## PASSAGE SHOWN
Python originally had the "batteries included" view of it's standard
library, and continues to suffer problem because of trying to retain
this. PyPI and pip have removed the need for much of the standard
library. I am beginning to think that D needs a smaller standard
library (Phobos) and a better package system (Dub) taking lessons from
Rust and Cargo.

> > Just wondering if mir or easier GPGPU programming could be that 
> > killer application.
> 
> We sponsor mir algorithm (some of the routines within were 
> developed for us, and we were happy to open source them), and we 
> are rewriting our core analytics - used across the firm in a 
> $4.1bn hedge fund in D from C++ before that.  What alternative 
> really exists for what we are doing there?  And C++ vs D, it's 
> not even a fair fight if you care about productivity, plasticity 
> of the code, and generating wrappers for other languages that you 
> can still understand whilst maintaining decent performance.  At 
> the same time, we're not a D shop - a diversity of languages is 
> not a bad thing, provided you have some way for them to work 
> together.  Code reuse is very difficult, but the UNIX way does 
> work.  On the other hand, if you want to connect components, how 
> are you to do that?  Well, D is pretty nice for writing DSLs that 
> can connect to code written in other languages, and where 
> expressions can be evaluated from other languages.

## DATASET EXTRACT
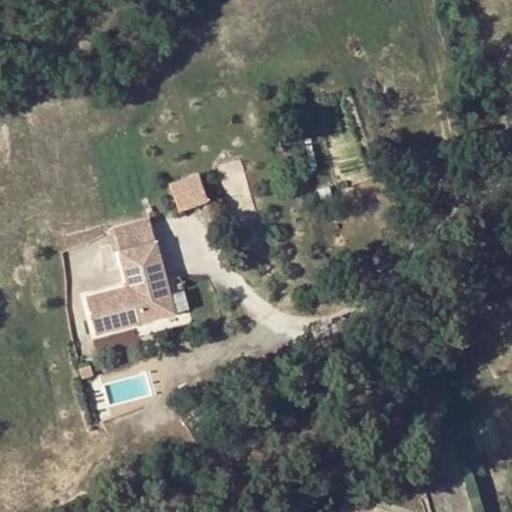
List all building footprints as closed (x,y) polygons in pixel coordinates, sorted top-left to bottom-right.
[(110,47),(102,41),(96,44),(93,52),(101,57),(108,54),(110,47)] [(201,169),(170,179),(179,209),(210,199),(201,169)] [(155,226),(116,236),(123,260),(161,251),(155,226)] [(180,322),(161,251),(123,260),(132,294),(92,305),(101,342),(180,322)] [(433,293),(427,276),(394,289),(401,306),(433,293)]
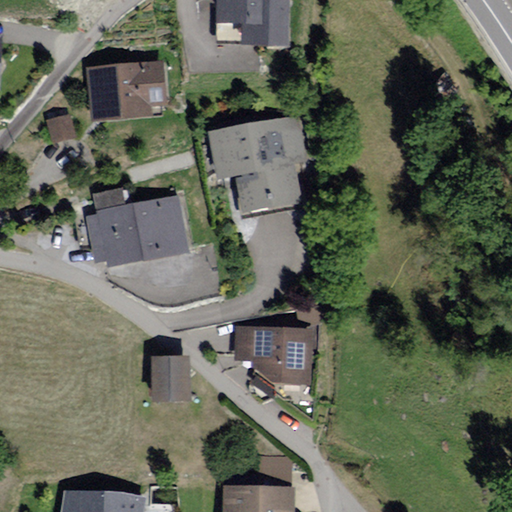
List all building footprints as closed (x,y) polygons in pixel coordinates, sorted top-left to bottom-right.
[(292,0),(224,0),(224,22),(220,22),(220,48),(250,49),(250,55),(294,55),(292,0)] [(8,42),(0,41),(0,108),(6,109),(8,42)] [(167,68),(92,75),(97,130),(156,125),(155,112),(172,111),(167,68)] [(76,119),(50,125),(56,147),(81,141),(76,119)] [(296,120),(211,137),(224,188),(238,185),(247,222),(306,210),(297,168),(306,165),(296,120)] [(127,196),(95,200),(100,219),(89,222),(96,257),(110,255),(112,275),(196,260),(184,202),(131,212),(127,196)] [(318,336),(238,332),(237,367),(257,368),(283,389),(317,390),(318,336)] [(190,366),(159,368),(161,410),(193,408),(190,366)] [(260,481),(294,481),(294,454),(260,454),(260,481)] [(299,511),(299,492),(231,490),(230,511),(299,511)] [(64,511),(180,511),(180,507),(142,505),(143,499),(121,495),(67,493),(64,511)]
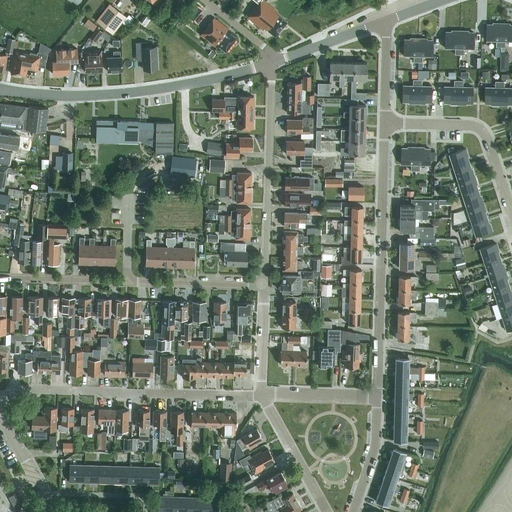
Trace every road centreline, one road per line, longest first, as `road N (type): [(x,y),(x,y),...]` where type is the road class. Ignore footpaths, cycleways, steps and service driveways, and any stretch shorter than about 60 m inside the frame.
road 1 (residential): [(377,400),(384,124)]
road 2 (unclassified): [(271,65),(136,92),(0,89)]
road 3 (residential): [(0,398),(20,390),(261,396)]
road 4 (residential): [(263,287),(271,65)]
road 5 (residential): [(511,217),(480,130),(384,124)]
road 6 (residential): [(263,287),(126,284)]
road 7 (residential): [(327,511),(261,396)]
road 8 (residential): [(126,284),(0,281)]
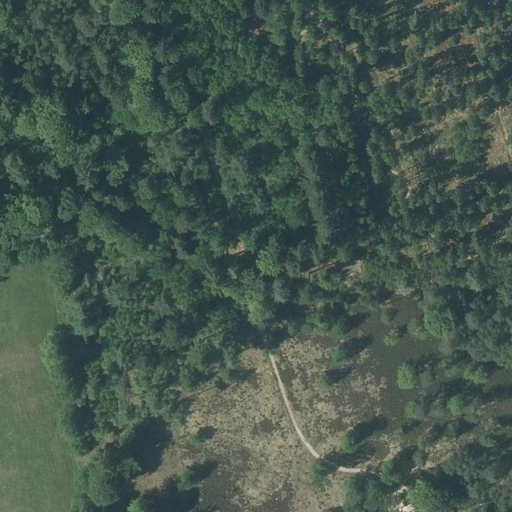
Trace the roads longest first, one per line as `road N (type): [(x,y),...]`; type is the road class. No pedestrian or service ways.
road 1 (track): [(413,511),(399,484),(308,450),(288,416),(168,0)]
road 2 (track): [(0,200),(46,189),(74,196),(194,285)]
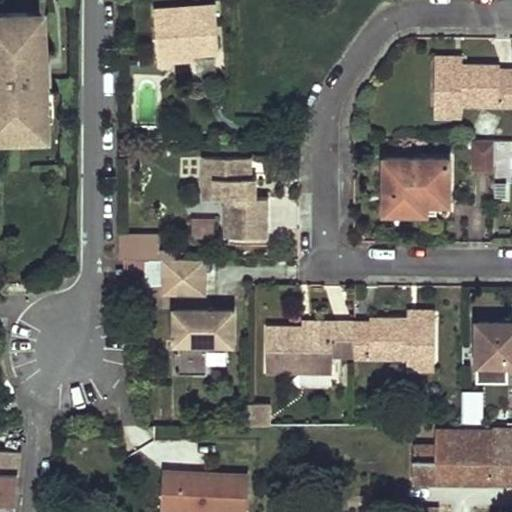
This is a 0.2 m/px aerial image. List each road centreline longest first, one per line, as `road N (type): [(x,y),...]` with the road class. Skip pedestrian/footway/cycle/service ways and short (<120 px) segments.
road 1 (residential): [(511,12),(412,12),(382,26),(328,111),(327,263),(511,264)]
road 2 (residential): [(71,344),(94,277),(96,0)]
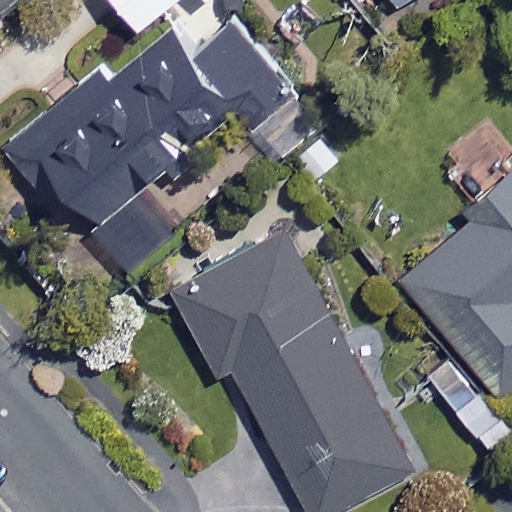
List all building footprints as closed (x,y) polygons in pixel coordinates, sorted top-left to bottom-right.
[(274,75),(223,10),(180,44),(162,21),(21,133),(113,249),(156,215),(133,186),(274,75)] [(284,83),(246,113),(274,149),(312,119),(284,83)] [(511,161),(391,259),(494,388),(511,373),(511,161)] [(312,511),(411,459),(280,218),(166,281),(212,365),(226,358),(309,511),(312,511)] [(511,429),(442,349),(417,370),(487,451),(511,429)]
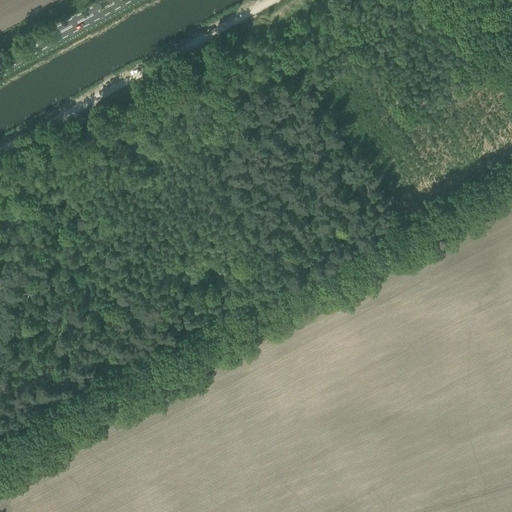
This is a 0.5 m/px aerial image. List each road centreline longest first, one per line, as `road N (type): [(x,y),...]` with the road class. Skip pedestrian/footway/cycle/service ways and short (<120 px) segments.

## WHAT IS ASKED
[A] From the post about D, copy the passage starting with "Python originally had" and going on through "Rust and Cargo.".
[B] Translate this sentence from the post about D into Spanish: "Code reuse is very difficult, but the UNIX way does work."

## PER-TASK OUTPUTS
[A]
Python originally had the "batteries included" view of it's standard
library, and continues to suffer problem because of trying to retain
this. PyPI and pip have removed the need for much of the standard
library. I am beginning to think that D needs a smaller standard
library (Phobos) and a better package system (Dub) taking lessons from
Rust and Cargo.

[B] La reutilización de código es muy difícil, pero el método UNIX sí funciona.